Böyle bir toplum düzenine ulaşmak için uğraş vermiyor muyuz? Veriyoruz.
O halde hep birlikte el ele bu tür orantısız polis şiddetine, türbanlısı için de türbansızı için de, karşı çıkmalıyız.
Geçmişe gidecek olursak...
1980'lerden bu yana polisin genç hareketlere yönelik davranışlarına baktığımda seninle aynı kanıda değilim.
Polis, Türkiye'yi yıllardır daha çok milliyetçi-muhafazakâr iktidarlar yönettiği için, çoğunlukla yasanın kenarlarında dolaşan milliyetçi-muhafazakâr gösterilerde hep daha "nazik" olmuştur.
Özellikle dini göstergelere toplumun büyük kesimleri saygı gösterdiği için, polisler de aynı saygıyı paylaştığı için dini temelli gösterilerde hoşgörü sınırları daha fazla zorlanmıştır.
Daha uçuk, daha marjinal sol, aşırı sol gösterilerin göstericileri ise "Türkiye'nin en büyük düşmanı komünizmdir, görüldüğü yerde ezilmelidir" zihniyetinin bugüne uzantısıyla hep daha fazla horlanmış, itilmiş ve kakılmıştır.

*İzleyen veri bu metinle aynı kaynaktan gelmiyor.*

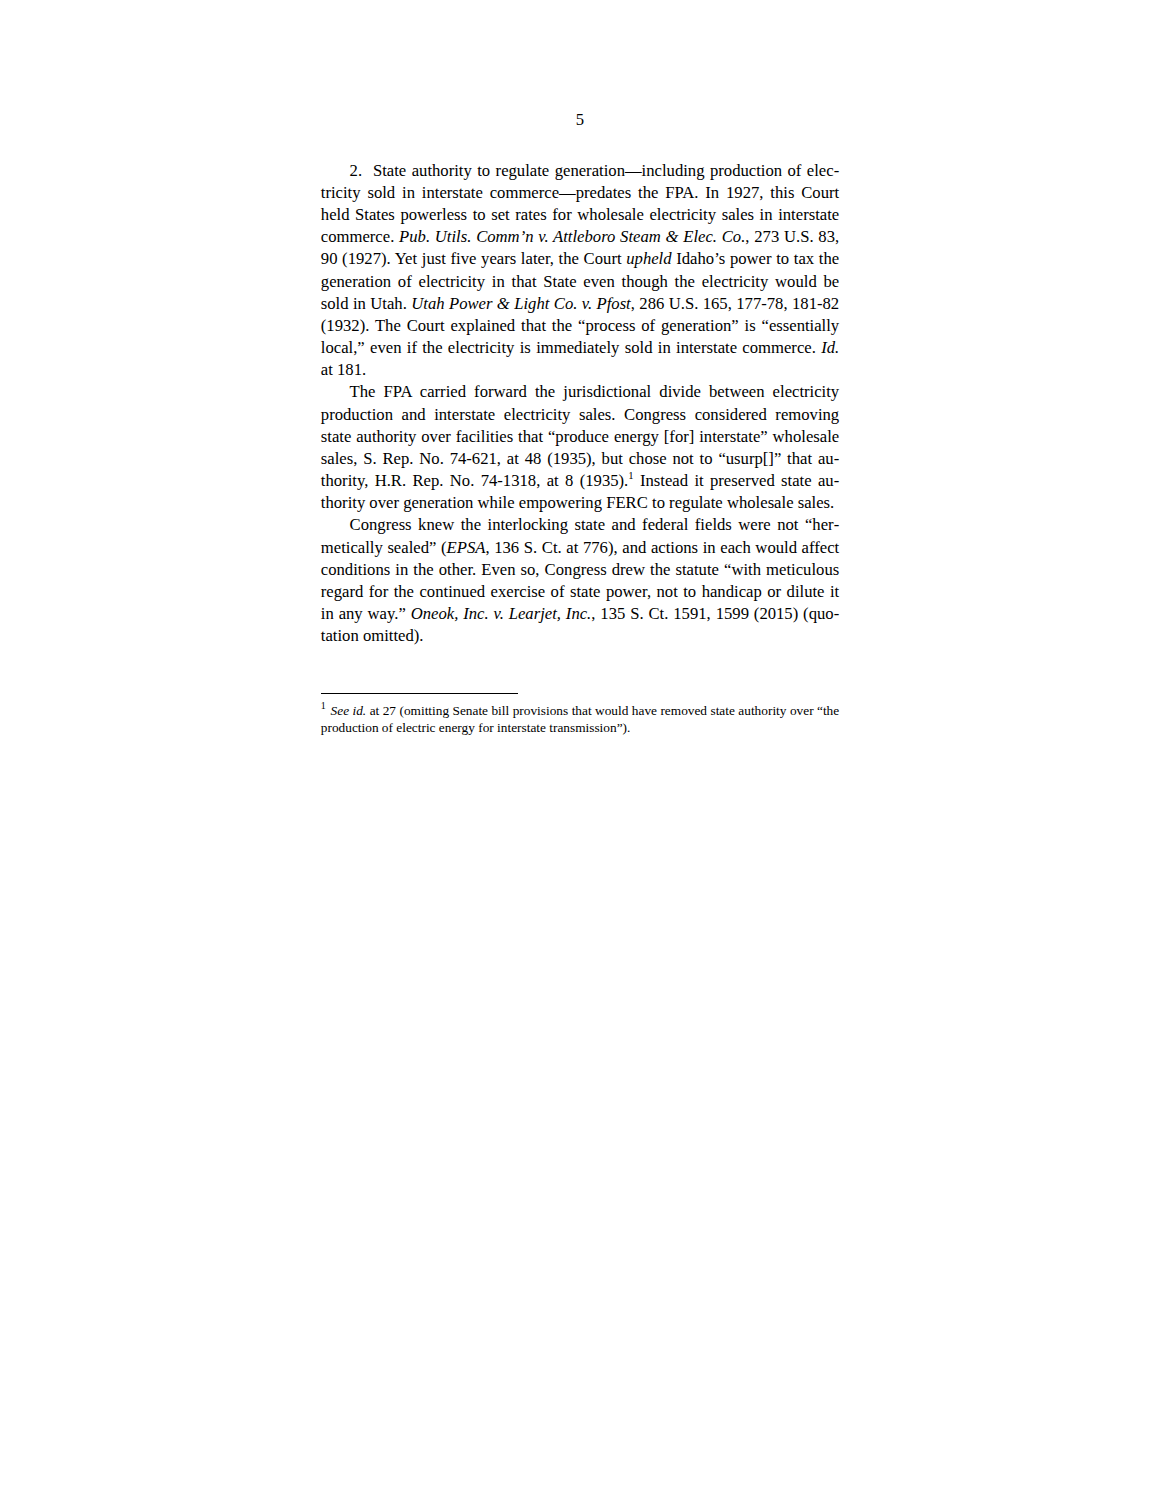5
2. State authority to regulate generation—including production of electricity sold in interstate commerce—predates the FPA. In 1927, this Court held States powerless to set rates for wholesale electricity sales in interstate commerce. Pub. Utils. Comm’n v. Attleboro Steam & Elec. Co., 273 U.S. 83, 90 (1927). Yet just five years later, the Court upheld Idaho’s power to tax the generation of electricity in that State even though the electricity would be sold in Utah. Utah Power & Light Co. v. Pfost, 286 U.S. 165, 177-78, 181-82 (1932). The Court explained that the “process of generation” is “essentially local,” even if the electricity is immediately sold in interstate commerce. Id. at 181.
The FPA carried forward the jurisdictional divide between electricity production and interstate electricity sales. Congress considered removing state authority over facilities that “produce energy [for] interstate” wholesale sales, S. Rep. No. 74-621, at 48 (1935), but chose not to “usurp[]” that authority, H.R. Rep. No. 74-1318, at 8 (1935).1 Instead it preserved state authority over generation while empowering FERC to regulate wholesale sales.
Congress knew the interlocking state and federal fields were not “hermetically sealed” (EPSA, 136 S. Ct. at 776), and actions in each would affect conditions in the other. Even so, Congress drew the statute “with meticulous regard for the continued exercise of state power, not to handicap or dilute it in any way.” Oneok, Inc. v. Learjet, Inc., 135 S. Ct. 1591, 1599 (2015) (quotation omitted).
1 See id. at 27 (omitting Senate bill provisions that would have removed state authority over “the production of electric energy for interstate transmission”).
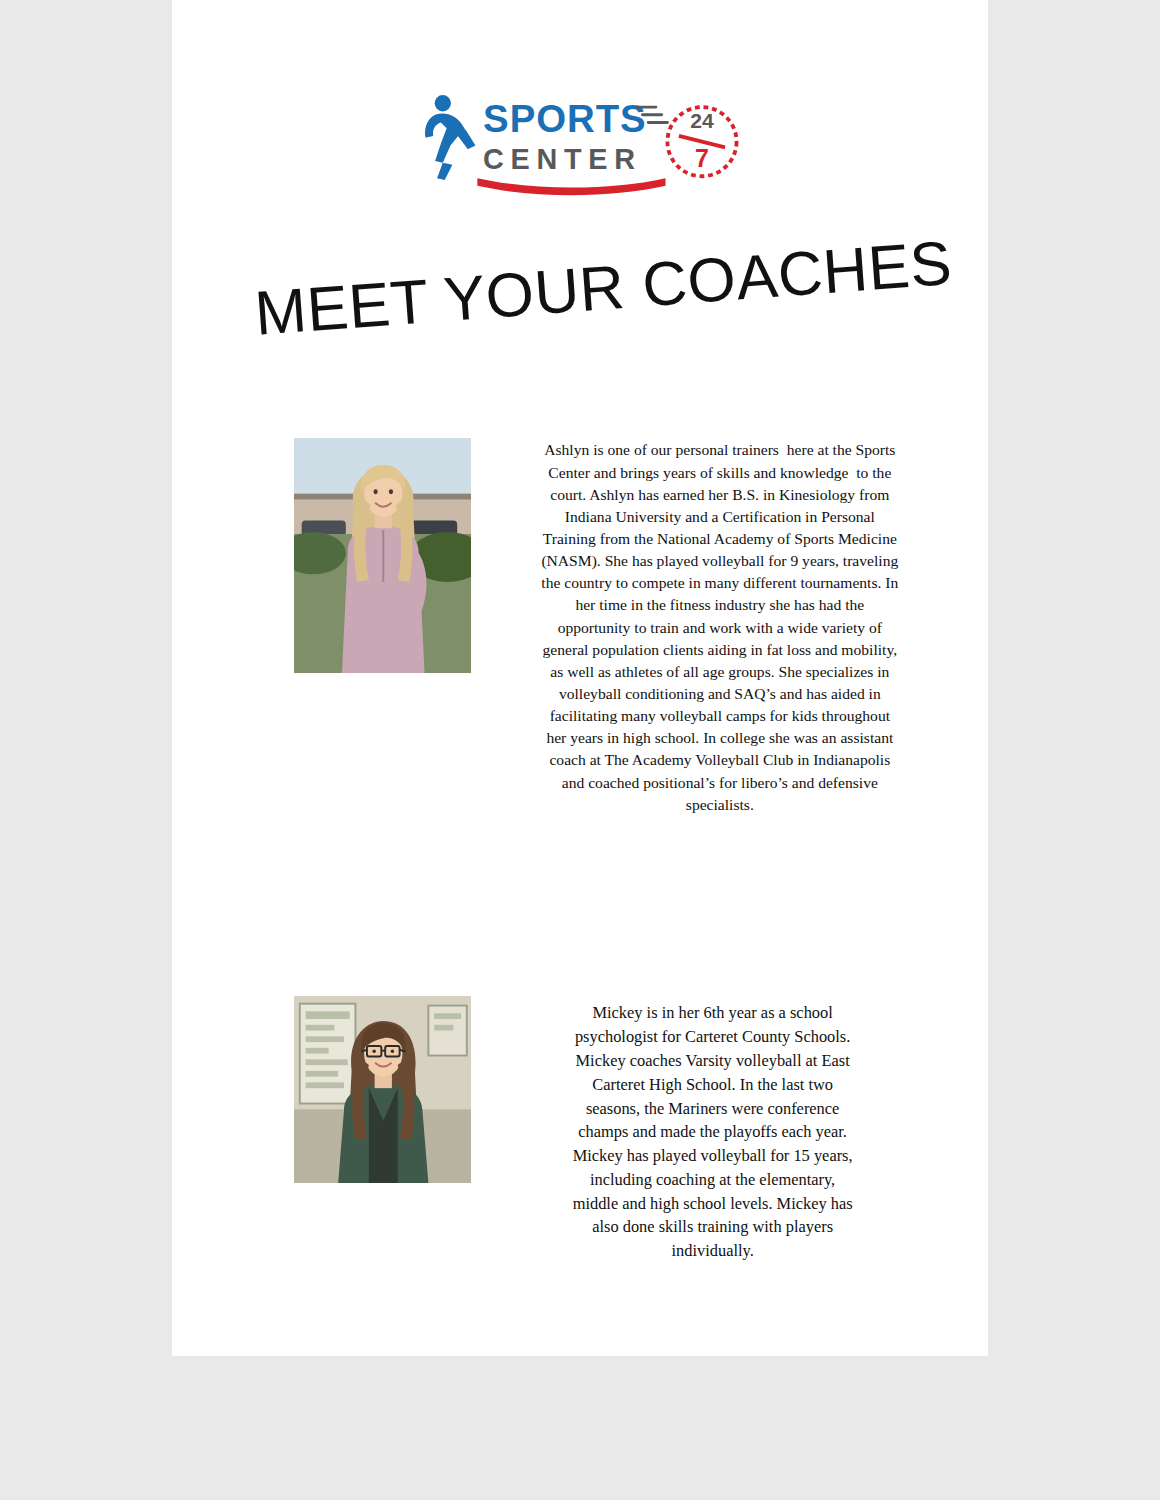SPORTS CENTER 24 7
Meet Your Coaches
Ashlyn is one of our personal trainers here at the Sports Center and brings years of skills and knowledge to the court. Ashlyn has earned her B.S. in Kinesiology from Indiana University and a Certification in Personal Training from the National Academy of Sports Medicine (NASM). She has played volleyball for 9 years, traveling the country to compete in many different tournaments. In her time in the fitness industry she has had the opportunity to train and work with a wide variety of general population clients aiding in fat loss and mobility, as well as athletes of all age groups. She specializes in volleyball conditioning and SAQ’s and has aided in facilitating many volleyball camps for kids throughout her years in high school. In college she was an assistant coach at The Academy Volleyball Club in Indianapolis and coached positional’s for libero’s and defensive specialists.
Mickey is in her 6th year as a school psychologist for Carteret County Schools. Mickey coaches Varsity volleyball at East Carteret High School. In the last two seasons, the Mariners were conference champs and made the playoffs each year. Mickey has played volleyball for 15 years, including coaching at the elementary, middle and high school levels. Mickey has also done skills training with players individually.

Bu durum Türk polisinin muhafazakâr-milliyetçi-dindar genleri serbest bırakıldığında ortaya çıkan bir durumdur. Polis şefleri de "iktidara göre" yön tayin ettiklerinden, iktidarda da çoğunlukla muhafazakâr-milliyetçi iktidarlar olduğu için daha fazla şiddet gören taraf (bu diğer taraf hiç görmüyor demek değil) çoğunlukla uçuk, kaçık, solcular, Marksistler olur.
Daha iyi anlatmak için şöyle bir örnek vereyim...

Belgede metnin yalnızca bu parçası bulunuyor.